McDonald’s (MCD) is finally making a stand and trying to form a small bottom. There is a lot of resistance in this 290-295 area, but I expect it will try and chew through there. But it will be a long road to chew through that resistance that now resides all the way up.
See my note/follow-up on CAVA above.

Booking Holding (BKNG) hasn’t made a higher high since a year ago. For now, I’ll say it is in a trading range between 150-200, but if it breaks under 150, I’ll consider that bearish.

Constellation Energy (CEG) is oversold down here at the February low. Should it rally and can’t get over 260, I’d get concerned that the next time down it breaks.
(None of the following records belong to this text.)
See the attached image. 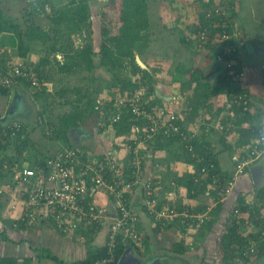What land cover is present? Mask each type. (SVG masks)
Returning <instances> with one entry per match:
<instances>
[{
    "label": "crops",
    "instance_id": "crops-1",
    "mask_svg": "<svg viewBox=\"0 0 264 264\" xmlns=\"http://www.w3.org/2000/svg\"><path fill=\"white\" fill-rule=\"evenodd\" d=\"M36 1L38 0H0V9L7 19L20 24L22 20L24 22L26 19H32L33 15L39 17V14L32 13L31 10ZM87 1L91 10L89 19L91 26L82 28L78 32L68 34L63 25L56 27L52 20L49 21L48 27L41 22L36 24L30 20L27 27H37L42 30L47 34L48 40L25 41L27 49L24 58L18 55L17 41L12 35L5 34L0 39V62L5 65L22 60L34 71L42 58L48 61L44 68L46 81L39 85L35 94H31L26 86L12 88L5 93L0 91V123L6 125L17 122L25 131L20 139L22 142L15 141L12 147L0 149V186L4 191L0 194V264H75L85 261L89 254L101 248L106 239L107 228H103L91 241L85 243L75 238H63L53 228L52 222H46V219H39L31 225H25L22 222V216L26 196L16 176L23 169H36L37 162L41 160L57 157L62 149L67 147V143L72 144L84 154L113 153L122 164L126 163L129 157L128 147L137 143L144 128L141 126L138 133L132 137L129 136L130 138L115 134L113 123L109 121L113 116L109 101L119 98L121 94L119 88L122 85L114 82L115 84L112 85L114 89L111 92L108 90V93H102L97 89L91 91L93 96L91 98L96 97L94 103H101L98 106L102 110L84 120L78 128H73L78 131L75 136L69 132L65 139L56 131V128L60 126V118L71 112L73 106H78L81 111L85 108L86 104L82 105L89 94L82 92L83 85L79 84L77 77L81 82L82 79L100 82L104 80L105 74L114 76L113 72L97 66L98 55L95 56V65L90 72L75 66L71 67L67 73L58 71L65 59L68 60L67 56L76 57L79 52L88 47H92L97 53L105 39L98 25L101 22L97 21L98 17L92 13L94 11L90 1ZM222 1L232 22L234 21L233 28L238 35L239 43L235 66L241 73V79L239 82L227 79L230 83L228 88L231 90L235 87L234 85H237L239 88L237 93L248 95V111L251 113L248 121L237 124L235 113L227 105V94H214L213 90L220 74L216 70L214 53L200 50L192 41H188V37L193 34L188 31V22L192 20L191 27L196 26L195 11L192 9L195 3L192 0L191 6L182 12L186 15H181L180 19L170 15L169 11L163 16L160 12L151 13L146 1L150 25L147 31H150V34L152 31L157 32L159 26L169 28V32L175 30L174 33L177 31L179 33L168 36L164 33L161 41L160 37L148 40L149 44L161 42L158 49L152 50L154 47L151 46L145 49L147 47L145 40L143 43L139 42L145 47L140 49L137 43L133 53L135 62L138 57L144 65V67L138 66L148 71L151 76L150 82L154 90L149 96L150 100H153L166 114H176L183 119V124L186 126L185 136L189 135L196 142L198 148L195 150L209 153V156L214 157L220 171L233 174L237 170L236 160L241 159V148L251 145L257 139L258 133L264 129V0ZM69 2L70 0L67 4ZM23 4L28 9L26 17L21 14L23 10L20 8ZM179 11L181 12V9ZM20 17L24 19L21 20ZM155 18H158V23L154 21ZM184 19L187 20L184 21ZM251 24H253L252 27H250ZM156 25L159 26L154 31L153 28ZM55 29L60 30V33L55 34ZM98 32H100L99 35ZM78 37L81 39L80 44H84H78L79 48L76 49L77 43L74 47L69 44ZM52 47L58 51L52 50ZM250 47H253L254 54L249 51ZM69 48H74V51ZM143 49L145 50L141 51ZM243 49L247 50L244 55H242ZM252 61L260 62L258 76H254L252 70L248 71L251 67H247V70L245 68ZM86 73L90 74L91 79L85 78ZM136 75L140 76V74ZM136 75H130V79ZM193 75L198 78L199 75L204 77V80L199 82L200 85L188 81ZM253 79L256 81L254 82ZM186 82L189 83L188 86ZM252 82L255 84L252 85ZM125 88L122 96L127 94ZM62 90L65 91L64 96L61 95ZM98 106L96 105V108ZM152 113H155L154 109ZM238 117L241 116L238 115ZM106 122L109 125L105 126ZM220 127L223 129L221 130ZM49 128L54 129L57 135L48 136L46 129ZM120 141L125 143L122 146L123 149H119ZM106 142H109L110 146ZM179 146V144L172 145L167 151L153 150V146L148 144L140 146L143 176L156 188L160 204H167V192L174 182L178 186L179 197L176 205L178 204L181 208L187 206L195 212L194 214H200L213 202L214 197L208 191L203 196L199 193L194 198L188 196L182 177L192 172L193 165L184 160L185 155ZM260 188H264V185L255 188L250 169H247L236 177L232 191L219 203L221 206L219 211L216 210L218 205L213 207L209 213V220L199 227H192L191 230H185L177 222L168 225L157 223L154 218L146 214L140 203V192L137 189L131 205L138 219V229L143 241L140 246L142 252L138 256L133 255L144 261L167 255L171 259L170 264H178L173 260L174 257L183 259L182 264H264V254L258 255L259 247L264 244V241H260L256 255L250 259L233 258L230 253L228 254L230 256H227L223 251L222 242L235 219L233 209H240L238 207L240 201L250 206V211L258 209L260 221L253 218L258 220L254 223L251 219L253 234L263 231L261 224L264 222L261 217L264 218L262 206L264 198L260 199L257 195ZM94 200L103 213L107 214L111 211V201L104 193L97 192ZM249 210L248 213L240 210L242 221L250 218ZM242 231L243 227L238 226L240 236ZM244 244L245 242L242 248ZM180 249L184 250V255L178 254Z\"/></svg>",
    "mask_w": 264,
    "mask_h": 264
},
{
    "label": "built area",
    "instance_id": "built-area-1",
    "mask_svg": "<svg viewBox=\"0 0 264 264\" xmlns=\"http://www.w3.org/2000/svg\"><path fill=\"white\" fill-rule=\"evenodd\" d=\"M192 1L205 5L210 1L214 2V8L205 12L206 20L212 22L213 29L212 31H209L208 27L200 29L196 34H191L188 41H192L203 51L215 49L213 52L215 62L222 64L223 69L228 71L230 80L239 82L241 73L235 66L238 35L234 31L232 19L226 12L223 1ZM195 25L197 26V21ZM133 78V82L139 86L136 91L127 99L117 98L109 101V107L111 106L110 109L113 110L110 123L120 120L124 109L133 118L150 123L149 126H144L137 143L128 147L129 157L126 163L122 164L117 156L110 152L92 155L84 154L79 149L65 147L57 157L46 159L44 168L38 171L23 169L16 176L17 182L23 187V193L26 194L22 216L25 225L46 219V222H52L53 228L63 238H75L86 242L91 241L103 228H107L106 239L101 246L106 249L105 256L89 264H117L120 259H116V244L119 237L123 240L129 239L137 247L141 246L143 237L131 205L137 189L146 214L157 223L168 225L177 222L185 230H191L192 227H199L209 220L211 209L228 196L239 174L259 164L264 158V144L257 143L263 129L251 145L241 148L243 155L240 160H236L237 170L229 174L228 180L221 182L216 172L214 158L204 160L200 157L189 143V139H192L189 136L187 142H182L184 150L196 163L204 164L198 170L193 165L191 179L198 187L207 184L209 192L217 191L219 197H214L213 202L200 214L190 213L187 209L179 211L176 205L178 186L173 182L167 192V204H160L156 188L143 176L140 146L154 142L159 136L165 139L175 136L187 137L177 124L179 117L176 114H166L164 110L150 113L145 109L143 106L145 86L141 84L139 75ZM38 82L37 74L22 60L7 65L0 63V90L8 91L26 86L31 94H34L38 89ZM248 103V95L245 93H237L232 99V105L241 107L242 112L248 111ZM20 127L21 124L17 122L6 125L0 123V147L7 144L8 138L11 144L22 139ZM46 133L48 136L57 135L52 128L46 129ZM3 192L0 186V194ZM97 192L104 193L111 201L112 208L107 214L102 212L94 200ZM262 206L264 207V202ZM241 215L240 209H233L236 224L242 226L245 231L241 235L245 242L241 256L250 259L256 255L260 241H264V231H257L254 235L250 232L252 220L248 218L242 221Z\"/></svg>",
    "mask_w": 264,
    "mask_h": 264
},
{
    "label": "trees",
    "instance_id": "trees-1",
    "mask_svg": "<svg viewBox=\"0 0 264 264\" xmlns=\"http://www.w3.org/2000/svg\"><path fill=\"white\" fill-rule=\"evenodd\" d=\"M196 10H195V19L197 21V26L195 28L191 27L192 20L188 22V31L192 32L193 34H196L200 29H204L208 27L209 31H212L213 25L212 22H209L206 20L205 12L211 8H214V2L210 1L207 5L195 3ZM34 8H31L32 13L40 14L43 11L44 6L41 4L40 0L33 3ZM32 7V6H31ZM103 10L100 13V19L101 22L108 19L109 15L111 14L112 19L110 24H114L116 26V31L114 33H111L110 30L106 29V27L102 28V37L105 38L100 46L99 51L94 52L92 47H88L84 49L83 51L79 52L76 57L73 56H67L68 60L65 59L63 64L59 66L58 71L59 72H69L70 68L75 66L84 69L85 71H92L95 65V56H99V62L97 64L98 67H102L107 69L108 71L113 72L115 76L116 83L119 82V84L122 85L120 89L121 94L119 95V98L124 93V88L127 87L129 89V93L127 94V98L136 91V89L139 87L138 84L135 82H131L129 78L125 79L122 76H119L120 73L124 72L129 67V73L131 75L140 74L141 76V84L145 86L144 95H143V106L148 112H153V109L155 112L159 108L155 104L153 100H150L149 96L153 93V86H151V76L149 75L148 71L141 69L138 64L135 62L134 59V48L135 45L139 42H142L144 40L145 34L147 30L149 29V18H148V6L146 3V0H107L105 6H103ZM53 9V8H52ZM55 16L52 18V22L56 25V27L63 25L64 30L67 31L68 34H72L75 32L80 31L82 28L90 27L89 19L91 17V10L90 6L87 0H70L68 4H66L62 9H59L55 12ZM31 13H29L30 15ZM233 16V15H232ZM193 19V18H192ZM234 21L232 22L233 26ZM24 25H20L17 23H14L12 20L7 19L4 16V13L0 9V39L4 37L5 34H10L13 36V38L17 41L18 49L17 53L21 58H24L26 55V49L25 41H32V40H38L40 42H45L48 40V36L45 32L42 30H39L37 27H27L24 28ZM55 34L60 33V30L55 29ZM143 33H145L143 35ZM214 32H212L213 34ZM1 42V41H0ZM52 50L58 51L56 49ZM212 52H215V49H211ZM2 63V62H0ZM127 63V65H126ZM3 64V63H2ZM48 61L46 58H42L38 64V67L34 69V72L38 76V86L42 85L43 82L46 81V74H45V67L47 66ZM5 65V64H4ZM217 71L220 73L218 75V79L216 82L215 89L213 90L214 94H227V99L229 105V108H232L233 112L235 113V117L237 118L235 121L237 124H241V122H246L249 120L251 113L249 111L242 114V108L236 107L235 105H232V99L237 94L238 87L237 85H234L235 87H232L231 90H229V80L231 79V76L229 75L228 71L223 67L222 64H216ZM118 75V76H117ZM201 80H204V77L199 75V78L195 75H193L192 79H189L188 81L196 82L197 85H200L199 82ZM39 86V87H40ZM38 87V89H39ZM27 88V87H26ZM28 89V88H27ZM37 89V90H38ZM1 92L5 93L6 91ZM36 93V92H35ZM34 93V94H35ZM65 91H61V95L64 96ZM235 94V95H234ZM234 95V96H233ZM206 96V94H205ZM208 97V95H207ZM125 98V99H127ZM94 100L93 102L90 101V103H87L85 105V108L83 111L80 110L78 106H73L72 111L69 113L64 114L59 122L60 126L56 128V131L58 135L63 136V138L66 139L67 134L72 130L73 128H78L81 123L91 118L93 114H96L99 110L96 109V106H94ZM231 105V106H230ZM99 113V112H98ZM240 115L241 117H238ZM180 121L177 122V124L180 126L182 131L185 132L186 126L183 124V119L179 117ZM105 126L109 125L108 122L104 123ZM149 122H145L140 119L133 118L130 114L125 112V109L123 110V114L116 123H113L115 134H122L125 136H128V138L132 137L133 135H136L138 131L144 127L149 126ZM142 126V127H141ZM138 128V129H137ZM55 131V132H56ZM25 131L23 130L22 126L20 127V134L23 135ZM130 136V137H129ZM171 137L169 139H165L161 136H159L154 142L147 143L148 145L153 146V150H166L170 148L172 145L179 144V148L181 152L185 155V161L194 165L195 169H200L204 164L202 163H196L194 159L190 157V155L187 153V151L183 148L182 142H187L188 137ZM26 139V138H25ZM20 140V139H19ZM18 140V141H19ZM22 142V140H20ZM19 141V142H20ZM17 143V142H16ZM189 143L192 144L194 149H197V144L192 139H189ZM10 143V139H7V144L4 147H0L1 150H5L9 147H12L13 144ZM19 145V143H17ZM16 144V145H17ZM67 147L75 148L72 144L67 143ZM247 147V146H245ZM77 149V148H75ZM196 151V150H195ZM197 152V151H196ZM200 157H203L204 160L209 159L211 156H209V153H205L202 150L197 152ZM243 154H241L242 156ZM214 158V157H213ZM45 161L41 160L37 162L36 170H40L44 168ZM214 164L216 165V172L219 174V180L221 182L228 180L229 174L223 173L220 171V168L217 166V162L214 159ZM182 180L185 182V186L188 191V196L190 198H194L197 193H199L201 196H203L207 191V184H203L202 186H195L194 182L191 179V175H184L182 177ZM223 180V181H222ZM211 195L215 198L219 197L217 191L210 192ZM260 199L264 198V188H260V190L257 192ZM26 196V194L24 193ZM178 203V202H177ZM218 207H216V210L221 208L220 204H217ZM216 205V206H217ZM177 209L179 211L187 209L190 213H195L193 210H191L189 207L184 206L183 208L179 207L177 204ZM238 207L242 212L248 213L249 206L244 204L240 201L238 204ZM258 209H254L252 211L249 210V216L250 219L253 220L254 223H257V221H260V215L257 214ZM253 218H258V220H254ZM261 219L264 222V218L261 217ZM208 223V222H207ZM206 223V224H207ZM209 225V224H208ZM204 226V225H203ZM264 231V223L261 224ZM161 227V225H160ZM223 251L227 256L229 253L232 255L233 258L241 259V248L244 242V239L239 235L238 233V225L236 224V219L232 221L231 227L228 229L227 233L224 235L223 239ZM129 245L131 247V250L134 255L140 254V247H137L135 244H133L129 239L123 240L122 237H119L117 239L116 244V259H119L120 256L123 254V252L126 249V246ZM259 256L264 254V244L259 247ZM91 253V252H90ZM106 253V249L104 248H98L93 253L89 254L88 258L85 261L76 262L75 264H89L95 260H101ZM179 255H184V250L180 249L178 251ZM115 264V263H114Z\"/></svg>",
    "mask_w": 264,
    "mask_h": 264
},
{
    "label": "rangeland",
    "instance_id": "rangeland-1",
    "mask_svg": "<svg viewBox=\"0 0 264 264\" xmlns=\"http://www.w3.org/2000/svg\"><path fill=\"white\" fill-rule=\"evenodd\" d=\"M68 1L69 0H40L41 4L44 6V8H43V11L42 12L40 10V12H39L40 14L38 15L39 17H36V15L35 16L33 15V18L34 17H36V18H34V19L33 18L32 19H26L24 22H22L23 21L22 19H24V18L23 17H20V19L22 20L21 23H20V25L23 24L24 25L23 27L26 28L28 26V23H30V20H33L36 24H37V22L38 23L41 22L42 25H47V27L50 26V22L49 21L52 20L51 17H54L55 16V14H56L55 12H56L57 8L60 9L62 6H65ZM89 1H90L91 8L94 11L92 13H94L95 16L98 17L97 21L98 22H101L100 21V13L103 10V8H104L103 6H105L107 0H89ZM146 1L148 2L149 9L151 10V13H153V12L159 13L160 12V14L163 16L165 14V12H168L169 11L170 12V15L172 14L173 17L178 18V19H180L181 15H183L182 14L183 10L184 9H188L191 6V4H190V1L191 0H146ZM20 9L23 10L22 13L20 11V13L22 14V16L26 17V15H27L26 11L28 12V9H27V7H25V4H23V7L20 8ZM180 9H181V12L179 11ZM192 9L195 11L196 10V6L193 5V8ZM185 15H183V16H185ZM108 17L109 18L106 19L105 21L101 22V24H98L100 26L101 35H102V28L103 27H106V29L110 30L111 33H114L116 31L115 23L114 24H110L111 23V19H112L111 14ZM158 18H155V20H154L156 23H158ZM186 20L187 19H184V21H186ZM157 26H159V25H156L153 28L154 31H155V29H156ZM252 26H253V24L250 25V27H252ZM168 29L169 28H166L165 29L164 26H159L157 32H153L152 31V33L150 34V31H147L146 34L143 33V35L145 34V37H144V40L145 41L144 40L143 41L146 42V46H147L145 49H147V48L149 49L150 46L151 47H154V48H152V50L153 49H158L160 47V43L161 42L159 44H156V43H150L149 44L148 40H151V38L152 39H157V38L160 37L159 40L161 41L162 36H163L164 33H165V36L179 33V31H177L176 33H174L175 30L169 32ZM100 32H98V35L100 34ZM96 38L99 39L98 37H96ZM82 39H84V37ZM73 40L70 41V44L69 45H72L74 47V45L77 43V45H75L76 49L79 48L78 44L79 45H83L84 44V43L83 44L82 43L80 44V42H81L80 37L74 38ZM143 41H142V43H143ZM142 43H139L138 44V47L140 49L143 48V47H145ZM69 45H68V47H69ZM69 49L71 51H74L73 50L74 48L73 49L69 48ZM145 49H143L141 51H144ZM246 49L245 50L243 49L242 55H244L245 51H247ZM249 51H250V49H249ZM247 67H251L248 71L250 72L252 70L254 76H256V75L258 76L259 75V73H260L259 72V69H260V62L259 61H252V62H250L248 65H246V67H245L246 70H247ZM128 71H129V67L126 70H124V72L120 73L119 76H122L125 79H127V78L130 79V75L131 74ZM89 76H90V74L86 73L85 78H90ZM103 78H104V80H101L100 82H98L97 80L95 81V80H89V79H87V81H85L84 79H82V82H81L78 77L76 78L77 81L79 82V84L80 85H83L82 86V88H83L82 89V92L89 94L85 98L84 103H83L82 106H84L87 103H90V101L93 102V100L96 98V97L91 98V97H93V96H91V91L93 89H97V91L99 90V92H102V93L103 92L108 93L107 92L108 90L111 92L112 89H114V88H112V85H113L114 82H116L115 81V79H116L115 76H112L111 74L110 75L105 74ZM130 80H131V82H133L134 81V78H132ZM253 81L255 82L256 80L253 79ZM254 82H252V85L255 84ZM188 85H189V83L186 84V86H188ZM113 87H115V89H117L116 86H113ZM258 87H259V85H258ZM125 93L128 94L129 93V89L127 90L125 88ZM127 94L124 95V96H121L120 98H122V99L127 98L126 97ZM98 104H100V103H95L94 106H96V105L98 106ZM158 108H159L158 110H160V107H158ZM98 110L101 111L102 109L99 107ZM106 143H107L108 146H110L109 142H106ZM119 145H120V148L119 149H123L122 146L125 145V143H123L122 141H120L119 142ZM260 163H263L264 164V158L260 161ZM253 229H251L250 232H253ZM244 232L245 231L243 230L242 233H244ZM84 242L87 243L86 241H84Z\"/></svg>",
    "mask_w": 264,
    "mask_h": 264
},
{
    "label": "water",
    "instance_id": "water-1",
    "mask_svg": "<svg viewBox=\"0 0 264 264\" xmlns=\"http://www.w3.org/2000/svg\"><path fill=\"white\" fill-rule=\"evenodd\" d=\"M250 52H253V47H250ZM256 49V48H255ZM254 54V52H253ZM136 62L140 67H144V65L140 62L138 57H136ZM71 134L73 136L76 135L77 129L70 130ZM251 177L254 183L255 188L262 187L264 185V164L259 163L257 165H254L250 168ZM173 260L175 262H178V264H182L183 259H180L178 257H174ZM171 259L169 256H157L154 259L149 260H140L139 258L135 257L133 255V252L131 250V247L129 245L126 246L125 251L120 256V259L117 264H170Z\"/></svg>",
    "mask_w": 264,
    "mask_h": 264
},
{
    "label": "clouds",
    "instance_id": "clouds-1",
    "mask_svg": "<svg viewBox=\"0 0 264 264\" xmlns=\"http://www.w3.org/2000/svg\"><path fill=\"white\" fill-rule=\"evenodd\" d=\"M258 144H264V131L261 132L260 139L257 141Z\"/></svg>",
    "mask_w": 264,
    "mask_h": 264
}]
</instances>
EEM is heavily weighted toward the Kospi, or semiconductors. It also tends to trade with gaps, so I don’t want to fuss too loudly over that island it has formed in that 68-71 area, but if it breaks this 63-64 area, it is going to look like it’s going to visit that gap below in that 57-59 area.

I was considering that CoreWeave (CRWV) is forming a right shoulder of a head and shoulders bottom. However, CRWV is a tech stock that did not make a new high in June’s rally. Thus, I’ll take a wait-and-see view on that. If the stock can hold this 95 area I would revisit it with a bullish bias. I’m just not so certain that 95 holds.

I think Rigetti (RGTI) is likely to come down into that 17-17.50 area. Here again, there is a stock that could not make a higher high (than last fall) on the recent run. 17.50-ish would fill that gap.

Mobileye (MBLY) might look okay back at that gap fill around 8-ish. I might find that spot interesting. Otherwise, I am inclined to think rallies to the underside of the line will fail.

Dell (DELL) looks very similar to the HPE stock we looked at yesterday. A parabolic move that gapped up and then gave it up. If it can fill that gap around 320, I’d look for a bounce. If it can fall to 320 a few weeks from now, then it would fill the gap at the same time it tags the uptrend line. Otherwise, it’s in the middle of nowhere right now.